=== Begin Enclosure ===

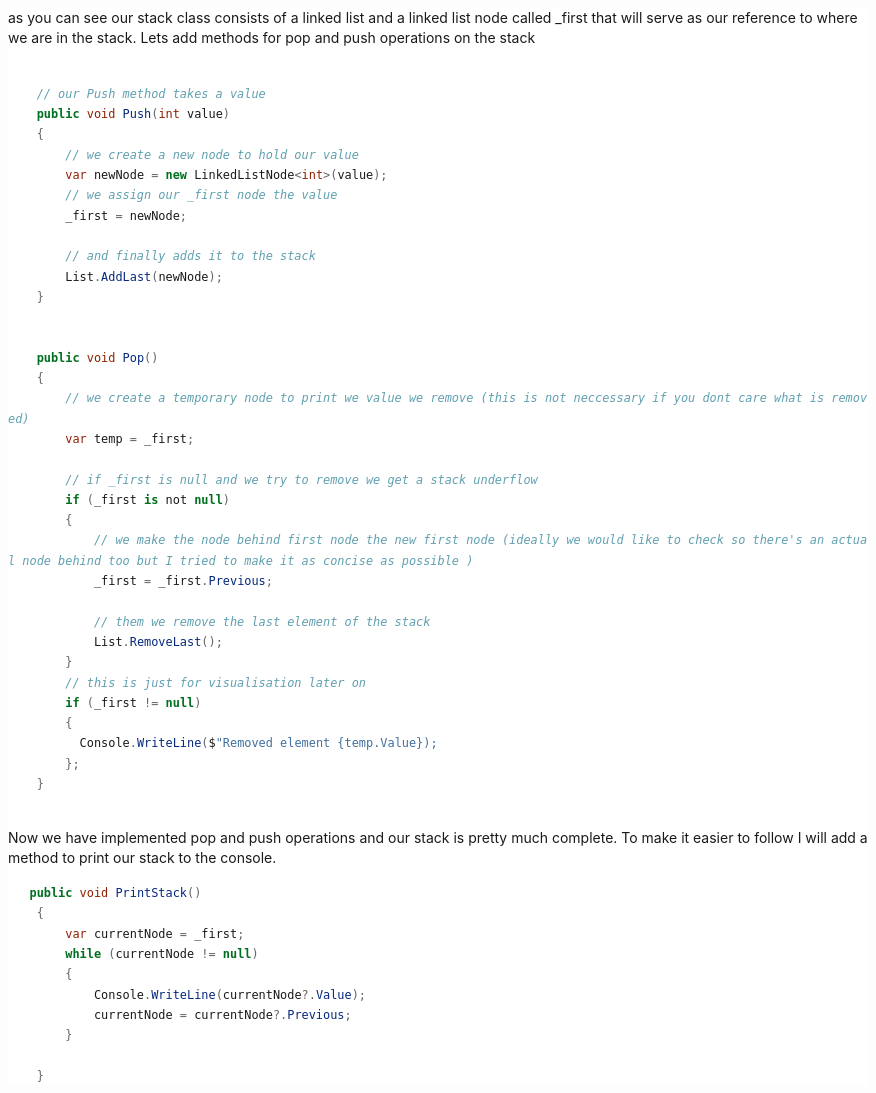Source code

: as you can see our stack class consists of a linked list and a linked list node called _first that will serve as our reference to where we are in the stack. Lets add methods for pop and push operations on the stack 

```csharp
    
    // our Push method takes a value
    public void Push(int value)
    {
        // we create a new node to hold our value
        var newNode = new LinkedListNode<int>(value);
        // we assign our _first node the value
        _first = newNode; 

        // and finally adds it to the stack
        List.AddLast(newNode);
    }
    

    public void Pop()
    {
        // we create a temporary node to print we value we remove (this is not neccessary if you dont care what is removed)
        var temp = _first;

        // if _first is null and we try to remove we get a stack underflow
        if (_first is not null) 
        { 
            // we make the node behind first node the new first node (ideally we would like to check so there's an actual node behind too but I tried to make it as concise as possible )
            _first = _first.Previous;

            // them we remove the last element of the stack
            List.RemoveLast();
        }
        // this is just for visualisation later on
        if (_first != null)
        {
          Console.WriteLine($"Removed element {temp.Value});  
        };
    }
    
```

Now we have implemented pop and push operations and our stack is pretty much complete. To make it easier to follow I will add a method to print our stack to the console.

```csharp
   public void PrintStack()
    {
        var currentNode = _first;
        while (currentNode != null)
        {
            Console.WriteLine(currentNode?.Value);
            currentNode = currentNode?.Previous;
        }
        
    }
```
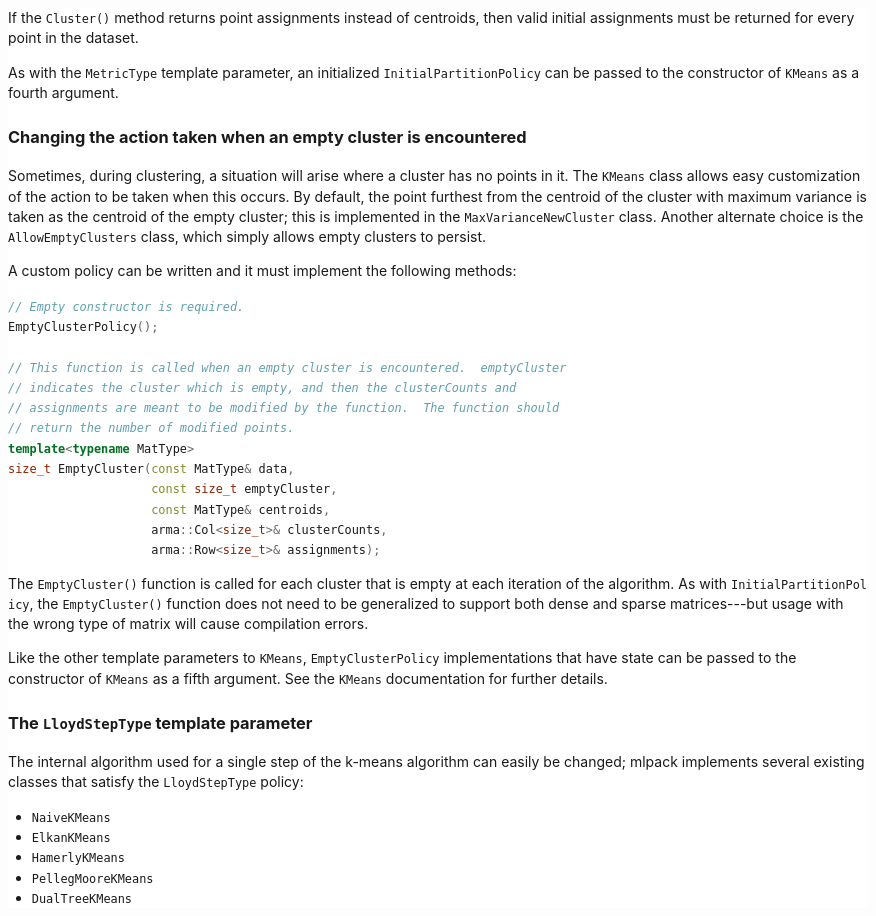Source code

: If the `Cluster()` method returns point assignments instead of centroids, then
valid initial assignments must be returned for every point in the dataset.

As with the `MetricType` template parameter, an initialized
`InitialPartitionPolicy` can be passed to the constructor of `KMeans` as a
fourth argument.

### Changing the action taken when an empty cluster is encountered

Sometimes, during clustering, a situation will arise where a cluster has no
points in it.  The `KMeans` class allows easy customization of the action to be
taken when this occurs.  By default, the point furthest from the centroid of the
cluster with maximum variance is taken as the centroid of the empty cluster;
this is implemented in the `MaxVarianceNewCluster` class.  Another alternate
choice is the `AllowEmptyClusters` class, which simply allows empty clusters to
persist.

A custom policy can be written and it must implement the following methods:

```c++
// Empty constructor is required.
EmptyClusterPolicy();

// This function is called when an empty cluster is encountered.  emptyCluster
// indicates the cluster which is empty, and then the clusterCounts and
// assignments are meant to be modified by the function.  The function should
// return the number of modified points.
template<typename MatType>
size_t EmptyCluster(const MatType& data,
                    const size_t emptyCluster,
                    const MatType& centroids,
                    arma::Col<size_t>& clusterCounts,
                    arma::Row<size_t>& assignments);
```

The `EmptyCluster()` function is called for each cluster that is empty at each
iteration of the algorithm.  As with `InitialPartitionPolicy`, the
`EmptyCluster()` function does not need to be generalized to support both dense
and sparse matrices---but usage with the wrong type of matrix will cause
compilation errors.

Like the other template parameters to `KMeans`, `EmptyClusterPolicy`
implementations that have state can be passed to the constructor of `KMeans` as
a fifth argument.  See the `KMeans` documentation for further details.

### The `LloydStepType` template parameter

The internal algorithm used for a single step of the k-means algorithm can
easily be changed; mlpack implements several existing classes that satisfy
the `LloydStepType` policy:

 - `NaiveKMeans`
 - `ElkanKMeans`
 - `HamerlyKMeans`
 - `PellegMooreKMeans`
 - `DualTreeKMeans`

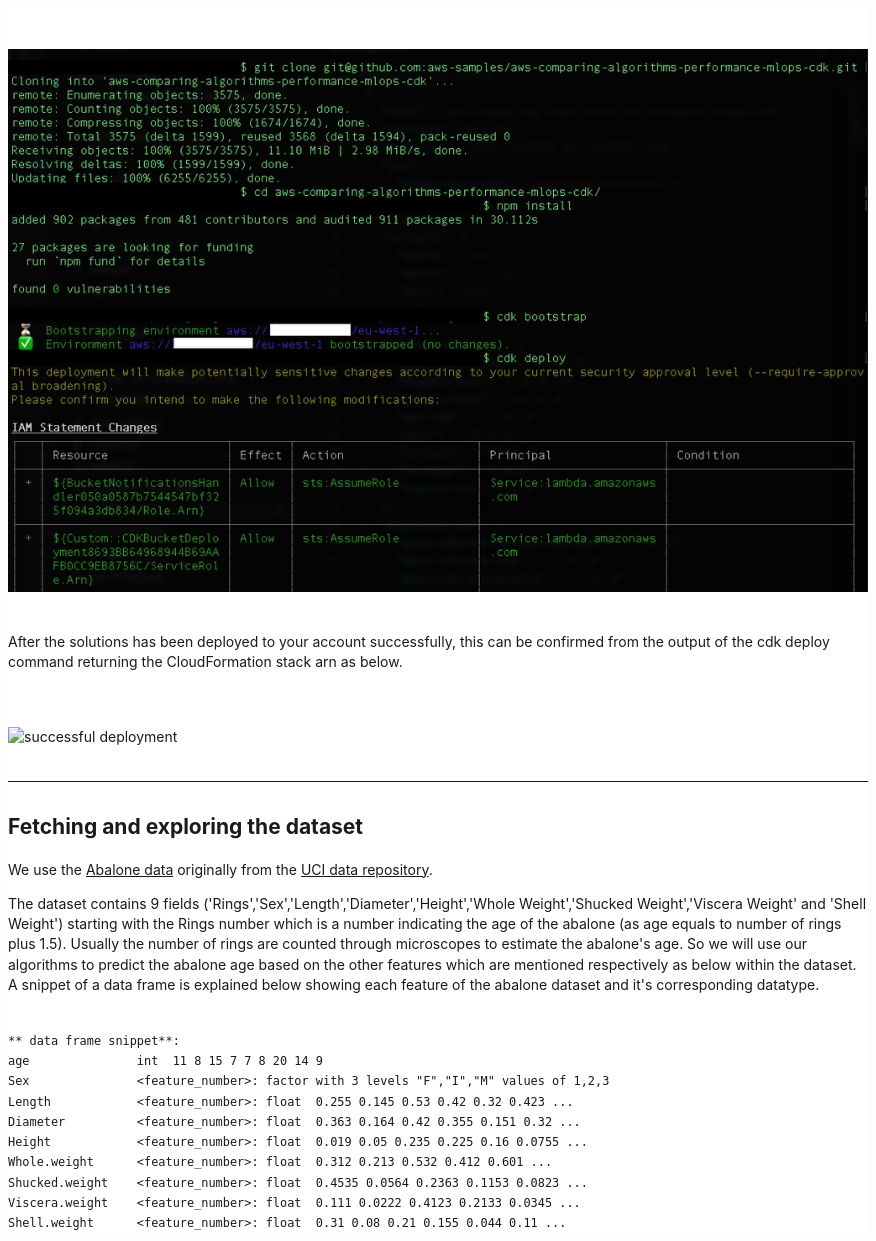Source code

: <br/><br/>![cdk deploy](./images/cdk-deploy.jpg)<br/><br/>

After the solutions has been deployed to your account successfully, this can be confirmed from the output of the cdk deploy command returning the CloudFormation stack arn as below.

<br/><br/>![successful deployment](./images/successful-deployment.jpg)<br/><br/>

---
## Fetching and exploring the dataset

We use the [Abalone data](https://www.csie.ntu.edu.tw/~cjlin/libsvmtools/datasets/regression.html) originally from the [UCI data repository](https://archive.ics.uci.edu/ml/datasets/abalone).

The dataset contains 9 fields ('Rings','Sex','Length','Diameter','Height','Whole Weight','Shucked Weight','Viscera Weight' and 'Shell Weight') starting with the Rings number which is a number indicating the age of the abalone (as age equals to number of rings plus 1.5). Usually the number of rings are counted through microscopes to estimate the abalone's age. So we will use our algorithms to predict the abalone age based on the other features which are mentioned respectively as below within the dataset. A snippet of a data frame is explained below showing each feature of the abalone dataset and it's corresponding datatype.<br/><br/>

```
** data frame snippet**:
age               int  11 8 15 7 7 8 20 14 9
Sex               <feature_number>: factor with 3 levels "F","I","M" values of 1,2,3
Length            <feature_number>: float  0.255 0.145 0.53 0.42 0.32 0.423 ...
Diameter          <feature_number>: float  0.363 0.164 0.42 0.355 0.151 0.32 ...
Height            <feature_number>: float  0.019 0.05 0.235 0.225 0.16 0.0755 ...
Whole.weight      <feature_number>: float  0.312 0.213 0.532 0.412 0.601 ...
Shucked.weight    <feature_number>: float  0.4535 0.0564 0.2363 0.1153 0.0823 ...
Viscera.weight    <feature_number>: float  0.111 0.0222 0.4123 0.2133 0.0345 ...
Shell.weight      <feature_number>: float  0.31 0.08 0.21 0.155 0.044 0.11 ...
```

=== End Enclosure ===

Return every line in the records that includes the string "with".

As with the `MetricType` template parameter, an initialized
cluster with maximum variance is taken as the centroid of the empty cluster;
iteration of the algorithm.  As with `InitialPartitionPolicy`, the
and sparse matrices---but usage with the wrong type of matrix will cause
The dataset contains 9 fields ('Rings','Sex','Length','Diameter','Height','Whole Weight','Shucked Weight','Viscera Weight' and 'Shell Weight') starting with the Rings number which is a number indicating the age of the abalone (as age equals to number of rings plus 1.5). Usually the number of rings are counted through microscopes to estimate the abalone's age. So we will use our algorithms to predict the abalone age based on the other features which are mentioned respectively as below within the dataset. A snippet of a data frame is explained below showing each feature of the abalone dataset and it's corresponding datatype.<br/><br/>
Sex               <feature_number>: factor with 3 levels "F","I","M" values of 1,2,3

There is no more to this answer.